A stated requirement, the sole or primary purpose of which is to guide/force the design team into choosing a particular technology/architecture/implementation strategy. All other choices are locked out by the requirement.
Often times justified by BestPractice arguments. (If a technique is indeed a BestPractice, then there should be considerable team experience or discussion in the literature which justifies this claim....the mere unsupported opinion of the architect, manager, or project lead that something is a BestPractice is suspicious. It should also be noted that a BestPractice is only best within an appropriate context.

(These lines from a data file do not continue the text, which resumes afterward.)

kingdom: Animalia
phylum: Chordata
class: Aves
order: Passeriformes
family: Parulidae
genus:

And only ever temporarily.)
The term only applies if the requirement is not a bona fide customer, legal, or business requirement (requirements to interface with existing or legacy systems count as customer requirements).
For example, if a project had a requirement to use a "statically typed, cross-platform OO language with garbage collection and a large available talent pool" (assuming not a customer requirement), you can bet that this is a LockoutRequirement to force the team to select Java. Not to flame JavaLanguage; this is merely an example.
More commonly seen is a "3-tiered architecture with a Web-based front end, Unix application server and database server", or more simply "J2EE compliant architecture".
Another common example is one that requires big iron relational database, and no so round about either, just direct and to the point: System data must be stored in a relational database. Most likely found in government projects.